Some games, though, are harder to wait for, and the one I started earlier this week was a particular test of my patience.  The game: Bioshock Infinite.

I'd played through portions of the original Bioshock, which was a brilliant, thought-provoking, and intelligent game.  That game was set in an underwater city called "Rapture," the creation of a John Galt-like figure.  In fact, the entire game was a riff on the premise underlying Ayn Rand's Atlas Shrugged, laying out the fun-fest would ultimately result from a community based entirely on the premise of unfettered self-absorbed egoism.  Wretched, bloodstained dystopia, in other words.

It was a dark, bleak game, so unrelentingly unpleasant that after about eight hours of play I had to step away from it.  As much as I respected the vision and design of the game, Rapture just wasn't a place I wanted to spend time.  Sort of like Atlas Shrugged, actually.  Lord, but that book was a waste of life.

Bioshock Infinite is different.  It's equally dystopian, but the demons it surfaces are very different ones.  The vision of Bioshock Infinite is of a realm of seemngly idyllic perfection, a glorious city in the clouds called Columbia.   It's gorgeous, radiantly beautiful, so much so much so that those first moments when you step into the city leave you amazed.  

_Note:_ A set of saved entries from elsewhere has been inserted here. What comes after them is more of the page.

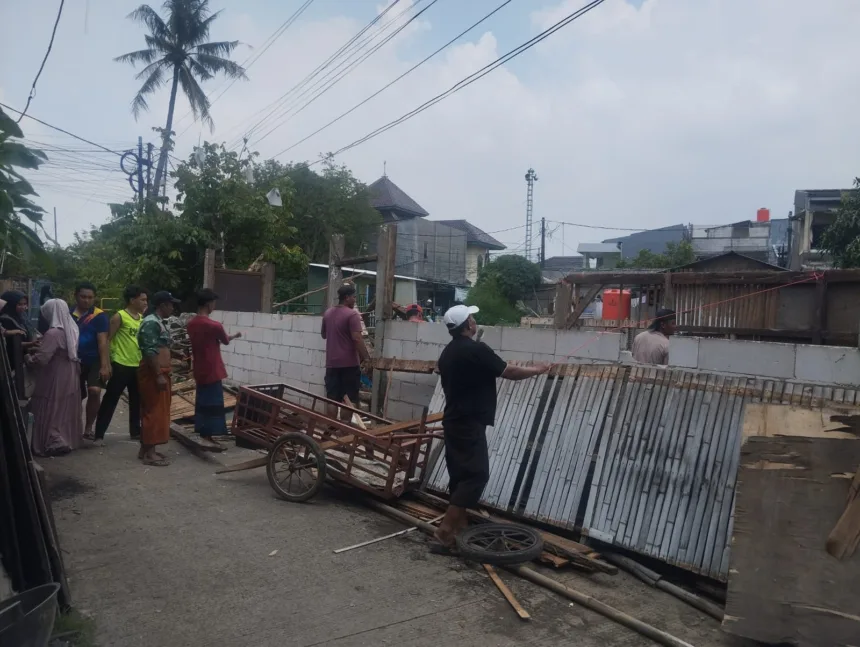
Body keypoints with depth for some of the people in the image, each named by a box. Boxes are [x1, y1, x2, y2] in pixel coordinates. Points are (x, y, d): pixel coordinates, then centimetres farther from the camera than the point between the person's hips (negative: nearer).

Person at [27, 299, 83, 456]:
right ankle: (70, 440, 24)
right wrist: (41, 344, 13)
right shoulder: (71, 329, 5)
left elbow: (41, 358, -23)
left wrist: (28, 358, -4)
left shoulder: (53, 333, -22)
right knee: (67, 411, 16)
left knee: (51, 413, 2)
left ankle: (52, 444, 6)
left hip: (56, 379, -8)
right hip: (69, 377, 8)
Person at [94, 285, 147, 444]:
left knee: (137, 401, 15)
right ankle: (99, 434, 7)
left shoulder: (142, 318, 10)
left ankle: (135, 431, 27)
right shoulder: (119, 317, -9)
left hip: (138, 366, 7)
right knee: (110, 400, 0)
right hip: (121, 365, -7)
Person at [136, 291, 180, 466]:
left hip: (159, 372, 10)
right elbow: (150, 352, -22)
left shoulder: (159, 322, 17)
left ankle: (146, 448, 21)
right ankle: (149, 453, -2)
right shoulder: (151, 323, -15)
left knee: (156, 411, 13)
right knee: (154, 412, -7)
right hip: (153, 373, -10)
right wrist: (159, 375, -24)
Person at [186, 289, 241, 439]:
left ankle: (201, 436, 21)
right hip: (212, 373, -8)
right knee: (214, 408, -1)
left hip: (199, 372, 8)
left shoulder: (191, 324, 5)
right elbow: (226, 341, -1)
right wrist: (234, 336, 21)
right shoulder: (214, 325, -19)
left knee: (201, 406, 15)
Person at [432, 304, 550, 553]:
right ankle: (444, 535, -10)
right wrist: (538, 369, 5)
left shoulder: (447, 352, 11)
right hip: (469, 424, -9)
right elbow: (509, 372, -11)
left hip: (453, 421, 9)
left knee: (460, 474, 15)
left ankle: (459, 525, 23)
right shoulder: (476, 349, -16)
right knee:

It is also, as you soon discover, utterly monstrous.  Columbia is ruled by a mad prophet, the psychotic Father Comstock.  This is particularly fun for me, given that it's an old family name...the side of the family that produced a whole bunch of Baptist preachers, as I recall.  Heck, he even sort of looks like me.  

Without going into too much detail, Columbia presents us with an alternate past where the triple demons of American hypernationalism, religious zealotry, and racism have been given the keys to the car.  It's like the 1904 World's Fair in Hell, a lilywhited sepulcher in bustles and flags and straw hats, masking is rot and death within.

I'm only about ten hours in, but the story arc reminds me that gaming has the potential to be powerful and affecting social commentary.  Yes, it's disturbing.  It's not a game for kids.  But unlike the hopeless, cynical, and exploitative character of games like the recent Grand Theft Auto, Bioshock retains a moral core.  Violence feels violent, which means it feels wrong.  Your character clearly struggles with his use of force.  As does Elizabeth, the young woman around whom the whole narrative revolves.  She's sympathetic and well wrought, appealing without being sexualized, and is refreshingly competent without seeming like an action figure caricature.

It is purposeful storytelling, a carefully crafted tale that illustrates how even such seemingly positive things as faith, patriotism, and pride in heritage have their shadow sides.  In fact, it comes across as classically prophetic, using the medium of interactive storytelling to force gamers to confront the darkest spirits of the American collective subconscious.  

Plus, it's a major riff on multiverse cosmology, the full ramifications of which I'll have to wait 'till the end of the game to experience.  Faith, politics, and the multiverse, all woven into one game?  

Lord have mercy, it's like the game was made for me.